PROBLEM STATEMENT: Write the next part of the article on Osun State's post-Covid-19 economic recovery plan, picking up after its final sentence.

By Kunle Oyatomi
The lockdown that followed the pandemic Covid-19 has not only sparked a sudden fiscal crisis across Nigeria, it is also presenting serious economic challenges that we all shall wrestle with in the years to come. Development economists however, insist that the real concern would not be how we grieve over what has happened, but how we stop it from ensnaring the future of the country and its teeming masses. Translation: we must permit the scourge to help the government and the private sector ‘’accelerate decisions on a number of structural issues that have impeded Nigeria over the…years.’’
Only a few days ago the State government of Osun took that forward-looking step into the post-Covid-19 era by rolling out a policy that the experts predict would without doubt reverse the pandemic-induced losses and revitalize the economy of the state in no little way.
Majorly, the administration of Governor Adegboyega Oyetola hopes to ‘’generate 15,000 jobs annually through the advancement of vocational and technical trainings.’’ The plan is meant to ‘’strengthen industrialisation, commerce and investment,’’ while emphasizing ‘’commitment to capital development as part of its economic repositioning strategy.’’ Government officials say there is a move to give ‘the stimulus package’ a global flavor through involving international donors. The point here is to forestall potential drawbacks in sourcing funds and expertise from the domestic scene. Thus, the government is blocking possible avenues for failure of the project or its suspension halfway.

SUPPLIED RECORDS:

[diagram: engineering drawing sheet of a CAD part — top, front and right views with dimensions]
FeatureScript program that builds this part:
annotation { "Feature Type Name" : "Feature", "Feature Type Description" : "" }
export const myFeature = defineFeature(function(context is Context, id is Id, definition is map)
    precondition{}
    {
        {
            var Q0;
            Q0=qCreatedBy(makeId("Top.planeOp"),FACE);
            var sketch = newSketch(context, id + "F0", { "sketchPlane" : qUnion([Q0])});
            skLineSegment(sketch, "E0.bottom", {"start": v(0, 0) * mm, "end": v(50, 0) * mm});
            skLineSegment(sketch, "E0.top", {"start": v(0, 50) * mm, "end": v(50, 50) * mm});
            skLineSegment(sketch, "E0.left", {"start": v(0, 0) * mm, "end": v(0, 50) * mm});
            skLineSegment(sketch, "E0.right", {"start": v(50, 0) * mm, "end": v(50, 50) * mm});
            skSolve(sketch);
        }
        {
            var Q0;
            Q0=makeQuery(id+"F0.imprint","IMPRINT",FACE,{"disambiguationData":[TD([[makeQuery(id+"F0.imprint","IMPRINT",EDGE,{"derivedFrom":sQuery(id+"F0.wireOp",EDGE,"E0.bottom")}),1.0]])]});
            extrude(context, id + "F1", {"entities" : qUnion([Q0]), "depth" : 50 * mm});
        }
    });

EXERCISE ANSWER:
The authorities’ concern is that since the end-user of all this strategic drive is the citizen, nothing should be spared, at the local or international level, to achieve the goal. The citizen is the supreme component of society. Any harm done him or her that results in social, economic, cultural, political or health deprivation is harm to the entire polity. The citizen, therefore, is the pivot of any community.
If progressively, the APC government of Oyetola is able to kit 15,000 denizens of Osun with jobs annually in the next few years, all things being equal, the state would boost fresh statistics of development and growth to add to its enviable record as Nigeria’s third richest state. One employed Nigerian amounts to the empowerment of a household, given the fact that once you have a job, you have not less than five dependents. The composite picture reveals a trickle down syndrome: more money flows into the system, which in turn reflates the economy. The government itself benefits from the cycle because it takes in taxes that help it to pay workers’ salaries and build critical infrastructure needed to sustain society.
We can conclude that although the deadly Covid-19 pandemic brought a disastrous lockdown with an accompanying heavy toll, the APC government in Osun has drawn appropriate lessons that, in effect, would drown the tragedy unleashed by the virus. We mourn the loss of lives. We are saddened by the economic depression it brought. We feared extinction of humanity as coronavirus spread unchallenged. We groped for a vaccine to curb its tentacles. But at the end of it all, Osun has succeeded in revealing to us that there is better life after Covid-19.